A trait is a routine which gets invoked at code compilation time and gets the object it is applied to as its argument. It’s also possible to pass your own arguments to the trait, which is able to use the full power of MOP to setup or even alter the object the way the user needs it to. For example:

class Foo {
    has $.foo is rw is default(42);

In this snippet is default(42) is a simple example of passing an argument to a trait. The meaning is to specify the value the attribute will get initially and every time it gets assigned with Nil.

is rw makes the attribute writable because, by default, all attributes in Raku are read-only. Remember I wrote earlier that everything is an object? Attributes are no exception! RO or RW status of an attribute is determined by… well, by an attribute value on an Attribute object! Thus, our is rw trait is actually as simple as:

multi sub trait_mod:<is>(Attribute:D $attr, :rw($)!) {
    warn "useless use of 'is rw' on $attr.name()" unless $attr.has_accessor;

Just ignore all the syntax used here and consider the use of set_rw() method. That’s basically all is needed to make an attribute writable.

If we now get back to the pre- and post-condition specifiers mentioned in the RFC, they also can be implemented with traits using method wrap of Method objects.

I would now skip a few following items in the RFC list we’re walking over now. Some were not implemented, some are just self-evident. Multi-dispatch itself worth an article and I hope somebody would pick it up for this advent calendar.

Let’s just fast-forward directly to the last one:

A new pragma — delegation — that would modify the dispatch mechanism to automatically delegate specific method calls to specified attributes of an object.

This just is another example where traits came to the rescue.
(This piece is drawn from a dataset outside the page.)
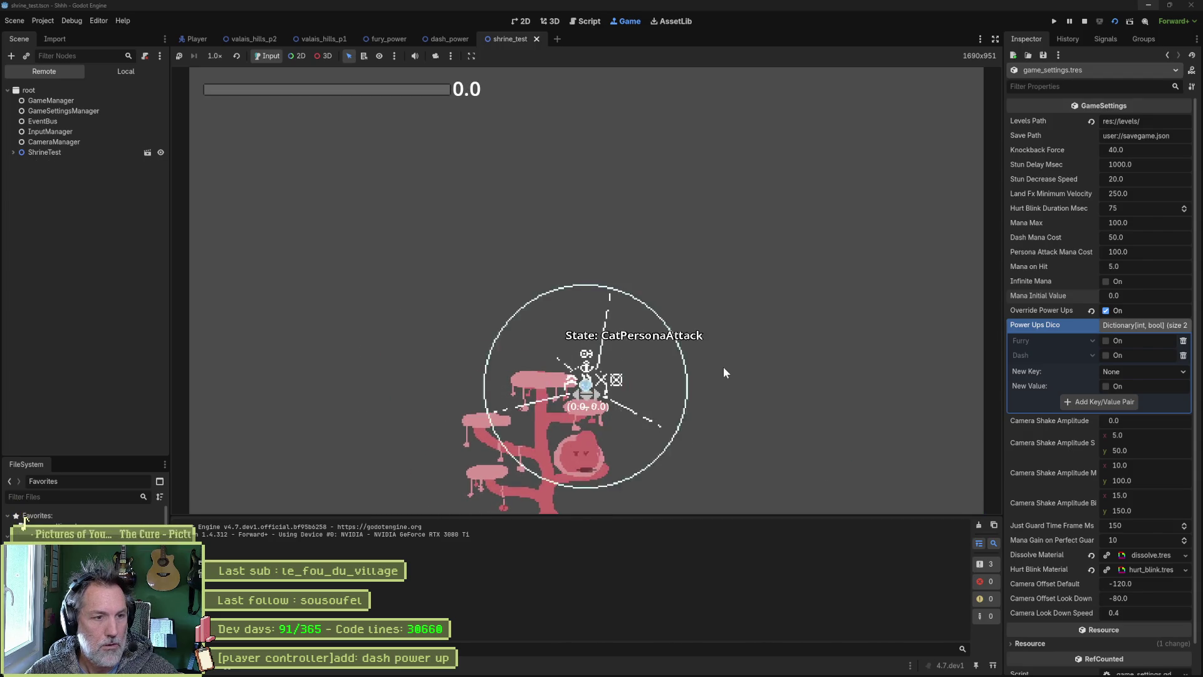
Step: Restart the game, collect the power-up, dash spending 50 mana, climb, persona-attack, then stop
key("F5")
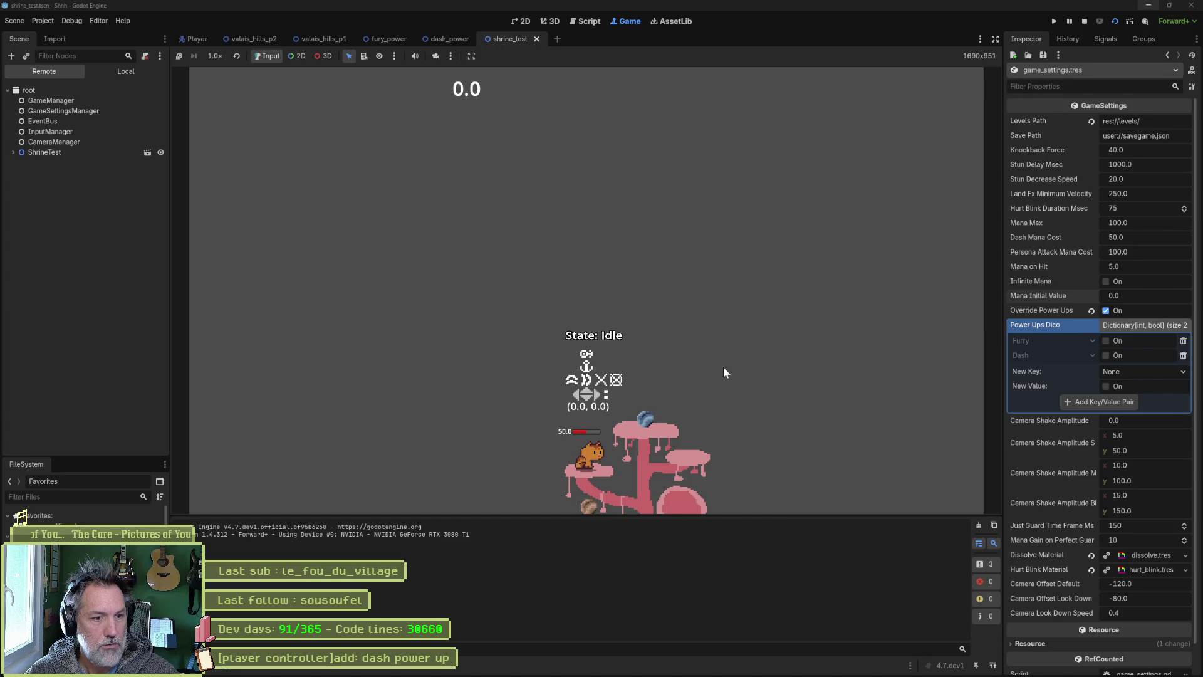
key("Left")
There is no delegation in the Raku, but there is a trait named handles (already mentioned in a previous article):

class Book {
    has Str  $.title;
    has Str  $.author;
    has Str  $.language;
    has Cool $.publication;
class Product {
    has Book $.book handles('title', 'author', 'language', year => 'publication');

I chose it since it’s another example of a very elegant solution where no core intervention is needed to implemented some advanced functionality. In two words, the only thing handles does – it installs new methods on the class to which its attribute belongs. Of course, it takes into account some edge cases, tries to optimize things where possible. But, otherwise, there is no magic in it. There is no thing which you wouldn’t be able to do yourself!

This is what I’d like to conclude this article with. Years ago the word magic was kind of trendy among Perl developers. “Here we do some magic” – and then something really unexpected was happening. It was a lot of fun!

However, recently I found an interesting definition of what magic is: a kind of action a person performs to achieve a result which doesn’t logically follow from the action itself.

Sorry for perhaps clumsy translation, but I hope it reflects the idea behind the definition. And makes the good point of the magic while being fun not being good for the production.

In Raku the magic is eliminated. Instead, Raku brought in such a level of uniformity among different levels of code that often the first impression of: wow, this is magical! – is soon replaced with: wow, it’s so logical!

But you know what? When you put everything together and look at the language as a whole, it creates even bigger magic which can easily enchant you once and forever.